Maratha Reservation Demand

July 26, 2018
7 months

Why in news?

Maratha community in Maharashtra is holding aggressive protests demanding reservation.

What is Maratha protests all about?

  • Quotas for Marathas, a politically influential community that constitutes around 33 per cent of the state’s population, has been a hugely contentious issue.
  • The Marathas began to agitate for their demands mainly reservations for the community in jobs and education, less than two years ago.
  • Through 2016-2017, the protests took the form of tens of thousands of people marching in silence, not only staying away from violence but also cleaning up the streets after themselves.
  • The aim of their protests and agitation is to force the government to act decisively on its long-pending demands. 
  • For the last four-five days, Maharashtra is witnessing sporadic incidents of violence like torching of buses, tyres mainly in Marathwada, western Maharashtra and Konkan regions.

What are the demands of Marathas community?

  • Referring to a study of farmers’ suicides in 2014-16, the affidavit said nearly 78% of suicides had taken place in Marathwada and Vidarbha, and “most” of the victims were Marathas.
  • There are also extraordinary circumstances including displacement, high illiteracy faced by the community.
  • Maratha leaders demand the government to give them OBC status and not reservation because any reservation, beyond the existing 50 per cent, would be difficult to implement.
  • Destruction of environment resources due to climate change, and consequent suicides by farmers also justifies reservations of the community beyond the 50% ceiling.
  • Apart from this the community also demands for hostels for Maratha students in every district, and interest-free loans for the economically backward members of the community.

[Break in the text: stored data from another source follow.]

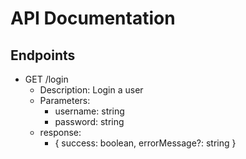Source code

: # API Documentation

## Endpoints

- GET /login
  - Description: Login a user
  - Parameters:
    - username: string
    - password: string
  - response:
    - { success: boolean, errorMessage?: string }
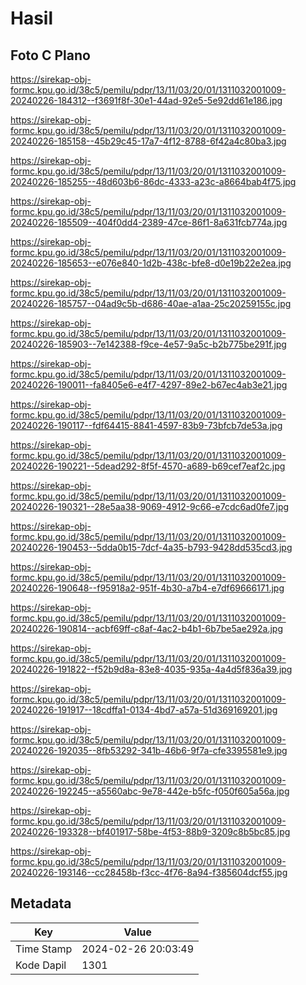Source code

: # Hasil

## Foto C Plano

https://sirekap-obj-formc.kpu.go.id/38c5/pemilu/pdpr/13/11/03/20/01/1311032001009-20240226-184312--f3691f8f-30e1-44ad-92e5-5e92dd61e186.jpg

https://sirekap-obj-formc.kpu.go.id/38c5/pemilu/pdpr/13/11/03/20/01/1311032001009-20240226-185158--45b29c45-17a7-4f12-8788-6f42a4c80ba3.jpg

https://sirekap-obj-formc.kpu.go.id/38c5/pemilu/pdpr/13/11/03/20/01/1311032001009-20240226-185255--48d603b6-86dc-4333-a23c-a8664bab4f75.jpg

https://sirekap-obj-formc.kpu.go.id/38c5/pemilu/pdpr/13/11/03/20/01/1311032001009-20240226-185509--404f0dd4-2389-47ce-86f1-8a631fcb774a.jpg

https://sirekap-obj-formc.kpu.go.id/38c5/pemilu/pdpr/13/11/03/20/01/1311032001009-20240226-185653--e076e840-1d2b-438c-bfe8-d0e19b22e2ea.jpg

https://sirekap-obj-formc.kpu.go.id/38c5/pemilu/pdpr/13/11/03/20/01/1311032001009-20240226-185757--04ad9c5b-d686-40ae-a1aa-25c20259155c.jpg

https://sirekap-obj-formc.kpu.go.id/38c5/pemilu/pdpr/13/11/03/20/01/1311032001009-20240226-185903--7e142388-f9ce-4e57-9a5c-b2b775be291f.jpg

https://sirekap-obj-formc.kpu.go.id/38c5/pemilu/pdpr/13/11/03/20/01/1311032001009-20240226-190011--fa8405e6-e4f7-4297-89e2-b67ec4ab3e21.jpg

https://sirekap-obj-formc.kpu.go.id/38c5/pemilu/pdpr/13/11/03/20/01/1311032001009-20240226-190117--fdf64415-8841-4597-83b9-73bfcb7de53a.jpg

https://sirekap-obj-formc.kpu.go.id/38c5/pemilu/pdpr/13/11/03/20/01/1311032001009-20240226-190221--5dead292-8f5f-4570-a689-b69cef7eaf2c.jpg

https://sirekap-obj-formc.kpu.go.id/38c5/pemilu/pdpr/13/11/03/20/01/1311032001009-20240226-190321--28e5aa38-9069-4912-9c66-e7cdc6ad0fe7.jpg

https://sirekap-obj-formc.kpu.go.id/38c5/pemilu/pdpr/13/11/03/20/01/1311032001009-20240226-190453--5dda0b15-7dcf-4a35-b793-9428dd535cd3.jpg

https://sirekap-obj-formc.kpu.go.id/38c5/pemilu/pdpr/13/11/03/20/01/1311032001009-20240226-190648--f95918a2-951f-4b30-a7b4-e7df69666171.jpg

https://sirekap-obj-formc.kpu.go.id/38c5/pemilu/pdpr/13/11/03/20/01/1311032001009-20240226-190814--acbf69ff-c8af-4ac2-b4b1-6b7be5ae292a.jpg

https://sirekap-obj-formc.kpu.go.id/38c5/pemilu/pdpr/13/11/03/20/01/1311032001009-20240226-191822--f52b9d8a-83e8-4035-935a-4a4d5f836a39.jpg

https://sirekap-obj-formc.kpu.go.id/38c5/pemilu/pdpr/13/11/03/20/01/1311032001009-20240226-191917--18cdffa1-0134-4bd7-a57a-51d369169201.jpg

https://sirekap-obj-formc.kpu.go.id/38c5/pemilu/pdpr/13/11/03/20/01/1311032001009-20240226-192035--8fb53292-341b-46b6-9f7a-cfe3395581e9.jpg

https://sirekap-obj-formc.kpu.go.id/38c5/pemilu/pdpr/13/11/03/20/01/1311032001009-20240226-192245--a5560abc-9e78-442e-b5fc-f050f605a56a.jpg

https://sirekap-obj-formc.kpu.go.id/38c5/pemilu/pdpr/13/11/03/20/01/1311032001009-20240226-193328--bf401917-58be-4f53-88b9-3209c8b5bc85.jpg

https://sirekap-obj-formc.kpu.go.id/38c5/pemilu/pdpr/13/11/03/20/01/1311032001009-20240226-193146--cc28458b-f3cc-4f76-8a94-f385604dcf55.jpg


## Metadata

| Key        | Value               |
| ---------- | ------------------- |
| Time Stamp | 2024-02-26 20:03:49 |
| Kode Dapil | 1301                |



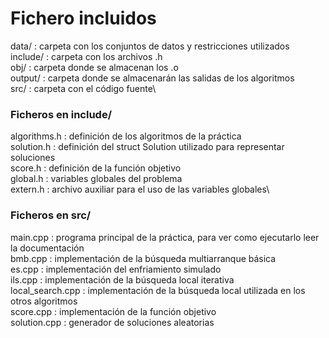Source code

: # Fichero incluidos
data/    : carpeta con los conjuntos de datos y restricciones utilizados\
include/ : carpeta con los archivos .h\
obj/     : carpeta donde se almacenan los .o \
output/  : carpeta donde se almacenarán las salidas de los algoritmos\
src/     : carpeta con el código fuente\

### Ficheros en include/ ###

algorithms.h : definición de los algoritmos de la práctica\
solution.h   : definición del struct Solution utilizado para representar soluciones\
score.h      : definición de la función objetivo\
global.h     : variables globales del problema\
extern.h     : archivo auxiliar para el uso de las variables globales\

### Ficheros en src/ ###

main.cpp         : programa principal de la práctica, para ver como ejecutarlo leer la documentación\
bmb.cpp          : implementación de la búsqueda multiarranque básica\
es.cpp           : implementación del enfriamiento simulado\
ils.cpp          : implementación de la búsqueda local iterativa\
local_search.cpp : implementación de la búsqueda local utilizada en los otros algoritmos\
score.cpp        : implementación de la función objetivo\
solution.cpp     : generador de soluciones aleatorias
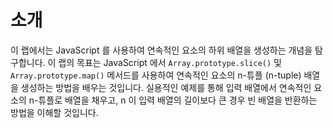 # 소개

이 랩에서는 JavaScript 를 사용하여 연속적인 요소의 하위 배열을 생성하는 개념을 탐구합니다. 이 랩의 목표는 JavaScript 에서 `Array.prototype.slice()` 및 `Array.prototype.map()` 메서드를 사용하여 연속적인 요소의 n-튜플 (n-tuple) 배열을 생성하는 방법을 배우는 것입니다. 실용적인 예제를 통해 입력 배열에서 연속적인 요소의 n-튜플로 배열을 채우고, n 이 입력 배열의 길이보다 큰 경우 빈 배열을 반환하는 방법을 이해할 것입니다.
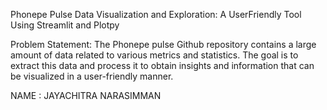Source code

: Phonepe Pulse Data Visualization and Exploration: A UserFriendly Tool Using Streamlit and Plotpy

Problem Statement: The Phonepe pulse Github repository contains a large amount of data related to
various metrics and statistics. The goal is to extract this data and process it to obtain
insights and information that can be visualized in a user-friendly manner.

NAME : JAYACHITRA NARASIMMAN

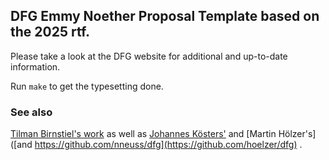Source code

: ## DFG Emmy Noether Proposal Template based on the 2025 rtf.

Please take a look at the DFG website for additional and up-to-date information.

Run `make` to get the typesetting done. 

### See also

[Tilman Birnstiel's work](https://github.com/birnstiel/emmynoether_template)
 as well as [Johannes Kösters'](https://www.overleaf.com/latex/templates/dfg-research-grants-programme-proposal-template/xbbjqskssjxq)
 and [Martin Hölzer's]([and https://github.com/nneuss/dfg](https://github.com/hoelzer/dfg) .
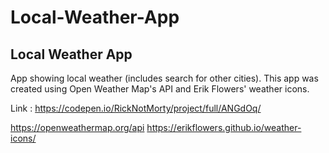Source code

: # Local-Weather-App

## Local Weather App

App showing local weather (includes search for other cities).
This app was created using Open Weather Map's API  and Erik Flowers' weather icons.

Link : https://codepen.io/RickNotMorty/project/full/ANGdOq/

https://openweathermap.org/api
https://erikflowers.github.io/weather-icons/
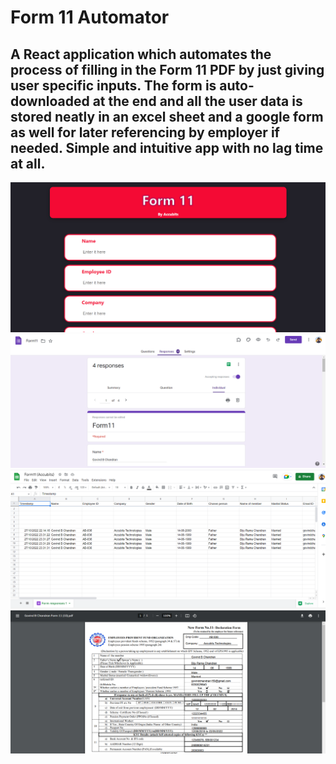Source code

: # Form 11 Automator

## A React application which automates the process of filling in the Form 11 PDF by just giving user specific inputs. The form is auto-downloaded at the end and all the user data is stored neatly in an excel sheet and a google form as well for later referencing by employer if needed. Simple and intuitive app with no lag time at all.

<img src="screenshots/form11app.PNG" />
<img src="screenshots/gform.PNG" />
<img src="screenshots/excelresponse.PNG" />
<img src="screenshots/formpdf.PNG" />
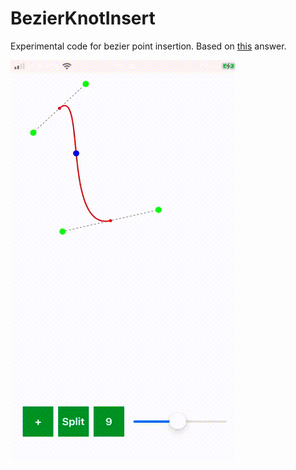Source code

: # BezierKnotInsert

Experimental code for bezier point insertion. Based on [this](https://stackoverflow.com/a/2614028/820795) answer.

![anim](anim.gif)
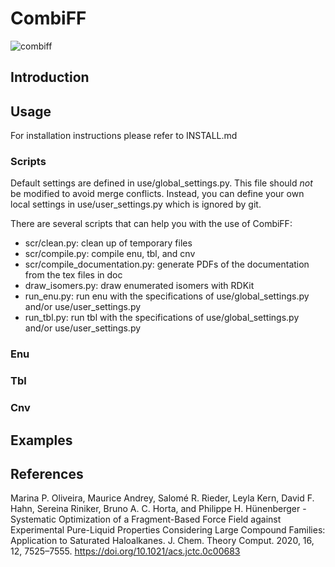 # CombiFF

![combiff](https://user-images.githubusercontent.com/13115540/139452181-34123bf6-68ad-45d0-a0f7-662f15ad29fb.png)

## Introduction

## Usage

For installation instructions please refer to INSTALL.md

### Scripts

Default settings are defined in use/global_settings.py. This file should *not* be modified to avoid merge conflicts. Instead, you can define your own local settings in use/user_settings.py which is ignored by git.

There are several scripts that can help you with the use of CombiFF:

 * scr/clean.py: clean up of temporary files
 * scr/compile.py: compile enu, tbl, and cnv
 * scr/compile_documentation.py: generate PDFs of the documentation from the tex files in doc
 * draw_isomers.py: draw enumerated isomers with RDKit
 * run_enu.py: run enu with the specifications of use/global_settings.py and/or use/user_settings.py
 * run_tbl.py: run tbl with the specifications of use/global_settings.py and/or use/user_settings.py

### Enu

### Tbl

### Cnv

## Examples

## References

Marina P. Oliveira, Maurice Andrey, Salomé R. Rieder, Leyla Kern, David F. Hahn, Sereina Riniker, Bruno A. C. Horta, and Philippe H. Hünenberger - Systematic Optimization of a Fragment-Based Force Field against Experimental Pure-Liquid Properties Considering Large Compound Families: Application to Saturated Haloalkanes. J. Chem. Theory Comput. 2020, 16, 12, 7525–7555. https://doi.org/10.1021/acs.jctc.0c00683
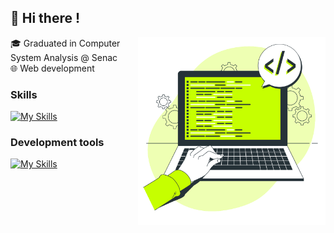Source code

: ## 👋 Hi there !

<!--
**williamvnobrega/williamvnobrega** is a ✨ _special_ ✨ repository because its `README.md` (this file) appears on your GitHub profile.

Here are some ideas to get you started:

- 🔭 I’m currently working on ...
- 🌱 I’m currently learning ...
- 👯 I’m looking to collaborate on ...
- 🤔 I’m looking for help with ...
- 💬 Ask me about ...
- 📫 How to reach me: ...
- 😄 Pronouns: ...
- ⚡ Fun fact: ...
-->
<img align="right" alt="Coding image" src="./coding.svg"  width="300px"/>
🎓 Graduated in Computer System Analysis @ Senac <br>
🌐 Web development

### Skills
[![My Skills](https://skillicons.dev/icons?i=js,html,css,angular,ts)](https://skillicons.dev)

### Development tools

[![My Skills](https://skillicons.dev/icons?i=vscode,figma,git,ps)](https://skillicons.dev)
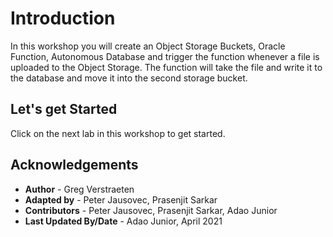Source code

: 
# Introduction

In this workshop you will create an Object Storage Buckets, Oracle Function, Autonomous Database and trigger the function whenever a file is uploaded to the Object Storage. The function will take the file and write it to the database and move it into the second storage bucket.

## Let's get Started

Click on the next lab in this workshop to get started.

## Acknowledgements

- **Author** - Greg Verstraeten
- **Adapted by** - Peter Jausovec, Prasenjit Sarkar
- **Contributors** -  Peter Jausovec, Prasenjit Sarkar, Adao Junior
- **Last Updated By/Date** - Adao Junior, April 2021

What is government’s plan on Maratha reservation?

  • The state government responded the protesters that it would provide 16 per cent reservation in government jobs to the Maratha community.
  • State administration said a recruitment drive would be taken up once Maratha reservation gets constitutional and legal sanction.
  • Apart from this the government is waiting for the consent of the Backward Class Commission which is already considering the proposal to accord OBC status to Marathas.

What are the challenges in resolving this issue?

  • Delayed Process - It is to be clear that any government do not have any right to declare reservation, it has to be done by the Backward Class Commission, the High Court and the government.
  • But there is a cap on the reservation to be given by a state government. The Constitution mandates that there should be an upper limit of 50 per cent on reservation.
  • The Backward Commission was currently going around the state to find out the social and economic status of Marathas.
  • However, the commission is going very slow in its job which has sparked apprehension that the community’s demand will remain pending again
  • Judicial Supremacy - Bombay High Court has twice rejected a proposed quota for Marathas, striking down an ordinance issued by the earlier Congress-NCP government.
  • Cascading Effects - On the other hand, if the Marathas are granted OBC status, they would qualify for the existing OBC quotas.
  • Vote bank Politics - The community claims that the government need not wait for the commission to finalise its report.
  • This means the government will be get a chance to play vote bank politics by promising quota for the community during election campaigning.
  • Lack of cause and leadership - The Maratha mobilisation is linked to the continuing agrarian crisis in Maharashtra, for which there is no quick fix.
  • Their insecurities are not fundamentally different from those of other dominant castes such as Patels, Gujjars and Jats, which have triggered shows of assertion elsewhere, too.
  • There is no single leadership in the community, due to this the government does not know who in the Maratha leadership to talk to.